Over the last few years, media attention to advances in brain-computer interface technology has spiked considerably, in large part because of announcements by Elon Musk about his firm, Neuralink. Make no mistake, Neuralink’s progress has been noteworthy, particularly reports from the company’s first patient, who was able to move a computer cursor and play computer games using the company’s implanted device.

But putting aside the fact that numerous other BCI users have previously demonstrated similar capabilities, the public clamor over Neuralink’s progress seems misguided in at least one respect. And that has to do with the fact that BCIs are often touted as a means of restoring function to people paralyzed by disabling conditions such as ALS, spinal cord injury, or brainstem stroke. While BCIs can do a good job of reading a user’s intent, the much more critical tasks of animating paralyzed limbs, restoring walking or hand function, or returning sensation rely on advances in motor prosthetics, functional electrical stimulation, and neurorobotic technology.

In this regard, we were encouraged to see European firm ONWARD receive support for its ARC-BCI system, which promises integration of BCI technology with the company’s ARC-IM therapy to restore mobility after spinal cord injury. ONWARD announced that it was awarded FDA breakthrough device designation and that it has been accepted into the FDA’s new Total Product Lifecycle Advisory Program for ARC-BCI.

Also encouraging was the announcement that the Christopher & Dana Reeve Foundation recently awarded three new spinal cord injury research grants totaling $3.1 million. The grants support clinical trials and research tools aimed at accelerating the therapeutic development of SCI treatments. Two grants have been awarded to .NeuroRestore, a research, innovation and treatment center that develops and applies bioengineering strategies involving neurosurgical interventions to restore neurological functions.

Other commercial firms, including Aneuvo and SpineX, are also pursuing restoration of function to people living with paralysis and the efforts of numerous research institutions, most notably the Cleveland Functional Electrical Stimulation Center at Case Western Reserve University, have been paramount in this decades-long effort.

Observing the public fawning over Neuralink and other BCI efforts while ignoring efforts to restore motor function reminds us of a Wall Street Journal article from 2010 in which the reporter probed FES pioneer Jennifer French on the need for a BCI while sidestepping the progress she had already shown in standing and walking.
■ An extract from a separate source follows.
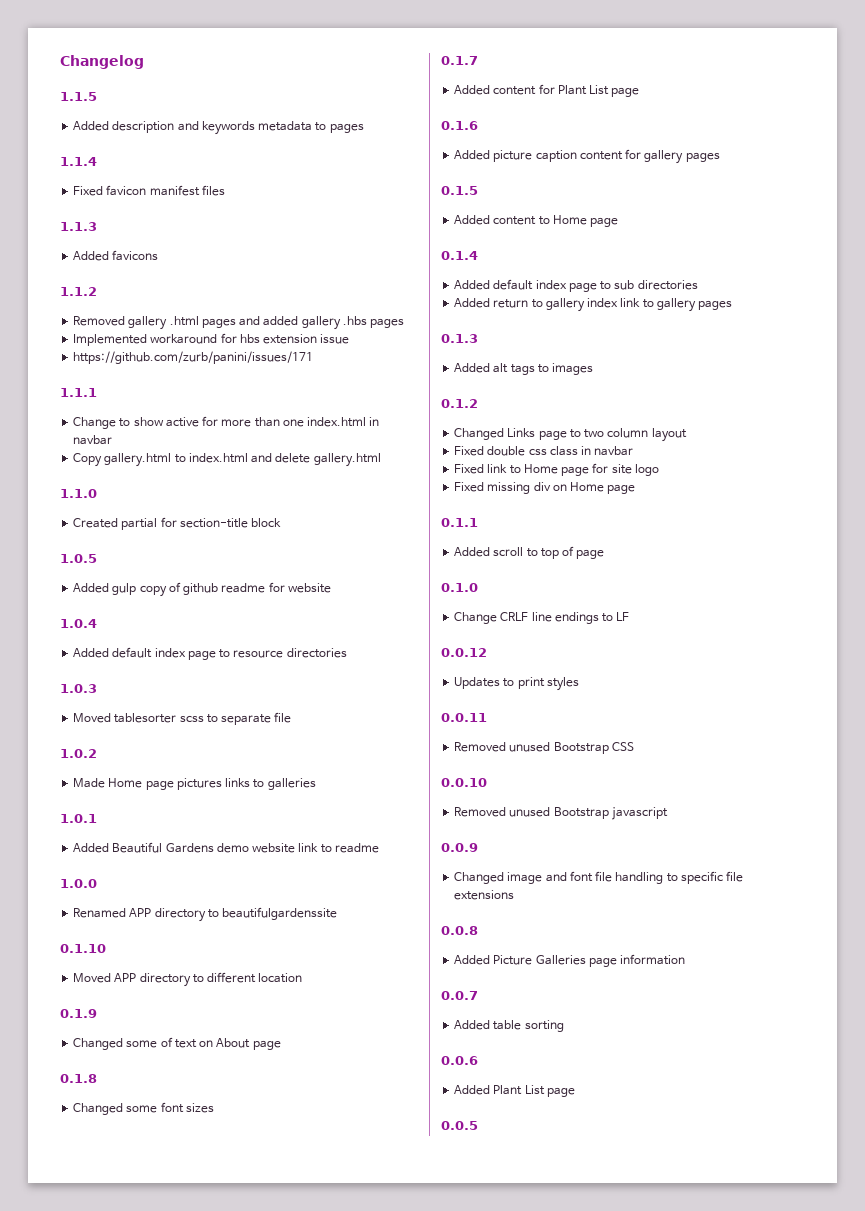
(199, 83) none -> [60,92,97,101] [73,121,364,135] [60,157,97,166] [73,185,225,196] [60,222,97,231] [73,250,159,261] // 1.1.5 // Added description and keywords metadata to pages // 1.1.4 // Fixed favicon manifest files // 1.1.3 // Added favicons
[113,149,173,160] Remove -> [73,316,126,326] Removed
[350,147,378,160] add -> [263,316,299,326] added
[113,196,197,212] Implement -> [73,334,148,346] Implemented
Now, as back then, the public needs to fully understand that restoring function to severely disabled people cannot be accomplished with brain implants alone.

Fortunately, French has continued her efforts to educate the public and the SCI community about the full potential of neurotechnology through her work as executive director of the nonprofit Neurotech Network. She also played a role in establishing the new Implantable Brain-Computer Interface Collaborative Community, an initiative aimed at fostering collaboration among diverse stakeholders to accelerate the development, safety and accessibility of BCI technologies. The new organization brings together researchers, clinicians, medical device manufacturers, patient advocacy groups, and individuals with lived experience of neurological conditions. “Bringing diverse perspectives together, including those with lived experience, is a critical component to help address complex issues facing this field,” she said.

Hopefully, the general public and the media will catch on to the fact that progress in neurotechnology involves coordinated advances in sensing and stimulation technologies involving the brain and other key physiological systems.